[PROMPT] Copy out, without any change, the lines of the listing below, starting with the line that contains "right shoulder: (270, 252, 4)" and going on through the line that contains "right hip: (283, 412, 0)". Include both of those lines.

[RECORDS FOR PROCESSING]
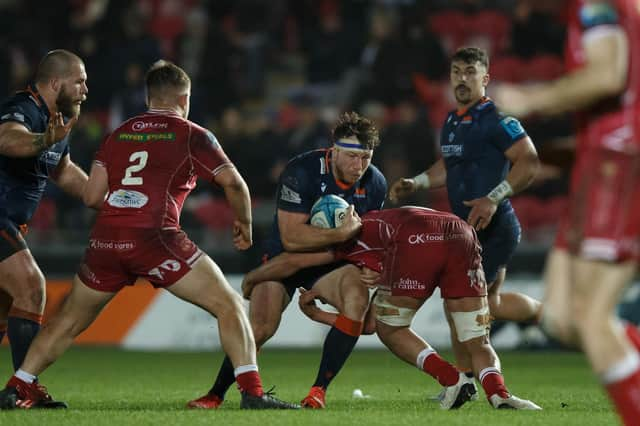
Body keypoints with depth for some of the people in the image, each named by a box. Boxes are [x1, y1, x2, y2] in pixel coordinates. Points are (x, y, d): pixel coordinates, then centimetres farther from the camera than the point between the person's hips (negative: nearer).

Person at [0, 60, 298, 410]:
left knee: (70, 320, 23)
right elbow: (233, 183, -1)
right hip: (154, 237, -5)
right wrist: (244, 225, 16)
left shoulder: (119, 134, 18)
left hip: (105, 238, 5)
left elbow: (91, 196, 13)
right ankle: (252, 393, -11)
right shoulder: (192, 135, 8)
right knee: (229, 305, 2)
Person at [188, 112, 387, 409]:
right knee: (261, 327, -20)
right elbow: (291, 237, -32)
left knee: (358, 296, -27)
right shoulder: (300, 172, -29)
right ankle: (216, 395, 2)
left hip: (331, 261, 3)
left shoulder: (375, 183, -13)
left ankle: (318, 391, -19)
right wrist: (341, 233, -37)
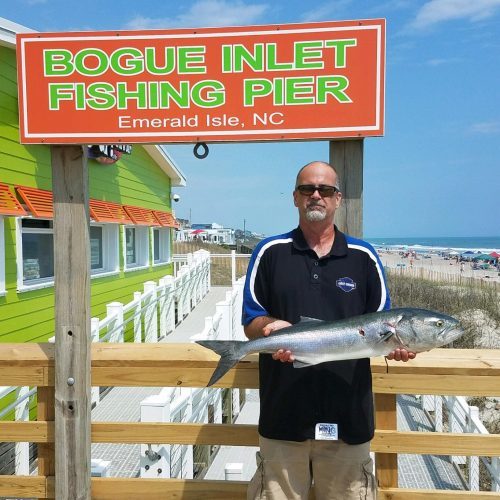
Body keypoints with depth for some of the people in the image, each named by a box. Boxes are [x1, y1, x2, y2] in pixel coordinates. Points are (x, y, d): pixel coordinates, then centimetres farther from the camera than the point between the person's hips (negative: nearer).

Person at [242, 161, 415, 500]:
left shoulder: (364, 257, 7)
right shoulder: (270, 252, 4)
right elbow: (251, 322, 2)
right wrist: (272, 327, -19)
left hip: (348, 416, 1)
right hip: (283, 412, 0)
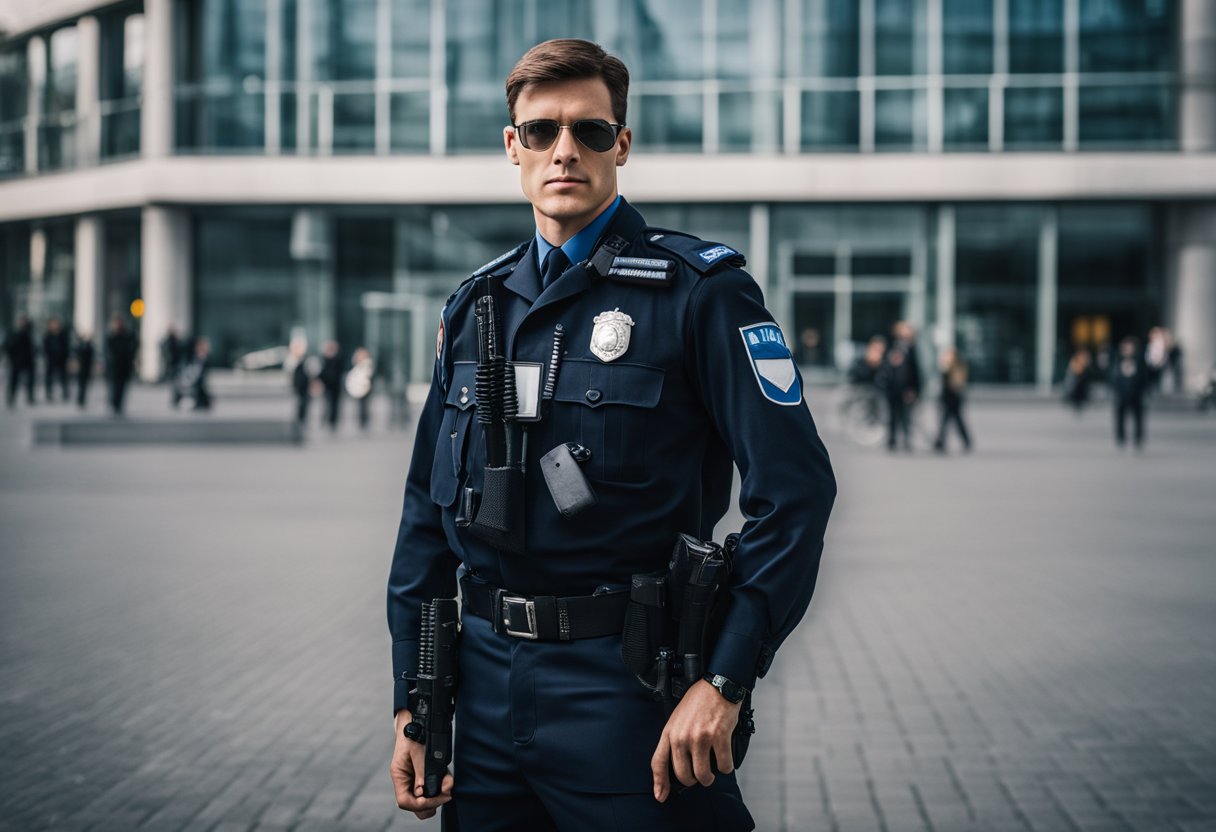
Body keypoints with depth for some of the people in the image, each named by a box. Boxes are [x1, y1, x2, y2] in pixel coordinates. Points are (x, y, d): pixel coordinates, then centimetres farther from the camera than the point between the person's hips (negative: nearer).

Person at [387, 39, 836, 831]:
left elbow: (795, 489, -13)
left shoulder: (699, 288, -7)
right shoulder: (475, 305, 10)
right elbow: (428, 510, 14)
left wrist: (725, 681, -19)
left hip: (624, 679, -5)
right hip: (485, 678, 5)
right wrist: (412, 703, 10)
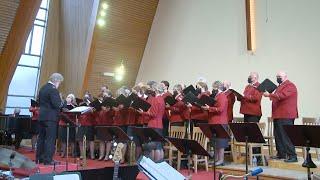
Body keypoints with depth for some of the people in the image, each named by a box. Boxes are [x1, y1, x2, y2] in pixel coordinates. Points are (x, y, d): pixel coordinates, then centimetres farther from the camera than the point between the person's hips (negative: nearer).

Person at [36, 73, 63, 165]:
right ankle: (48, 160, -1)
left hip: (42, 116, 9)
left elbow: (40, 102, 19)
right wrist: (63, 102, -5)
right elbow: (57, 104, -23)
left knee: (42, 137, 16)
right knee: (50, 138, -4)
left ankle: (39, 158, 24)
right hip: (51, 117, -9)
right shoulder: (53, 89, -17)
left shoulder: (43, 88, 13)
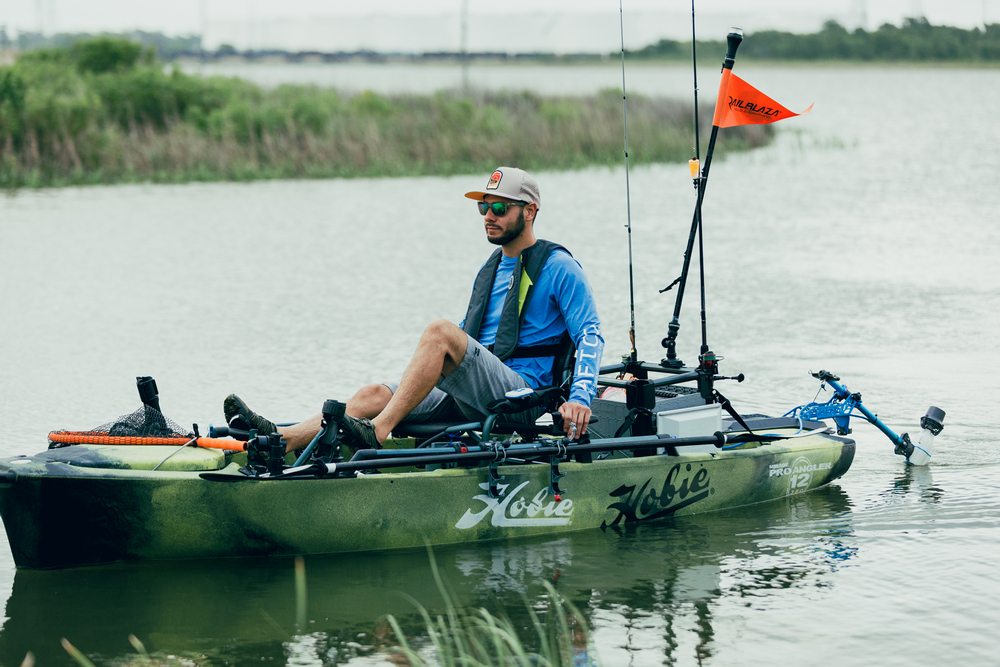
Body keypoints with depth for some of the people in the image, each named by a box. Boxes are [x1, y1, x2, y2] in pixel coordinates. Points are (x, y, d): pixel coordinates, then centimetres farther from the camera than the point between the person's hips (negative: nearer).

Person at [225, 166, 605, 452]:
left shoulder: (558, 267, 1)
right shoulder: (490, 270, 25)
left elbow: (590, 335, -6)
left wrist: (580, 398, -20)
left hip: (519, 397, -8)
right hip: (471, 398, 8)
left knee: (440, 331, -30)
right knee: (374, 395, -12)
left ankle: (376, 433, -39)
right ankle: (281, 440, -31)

[SOLUTION BELOW]
right shoulder: (270, 252, 4)
right elbow: (251, 322, 2)
right wrist: (272, 327, -19)
left hip: (348, 416, 1)
right hip: (283, 412, 0)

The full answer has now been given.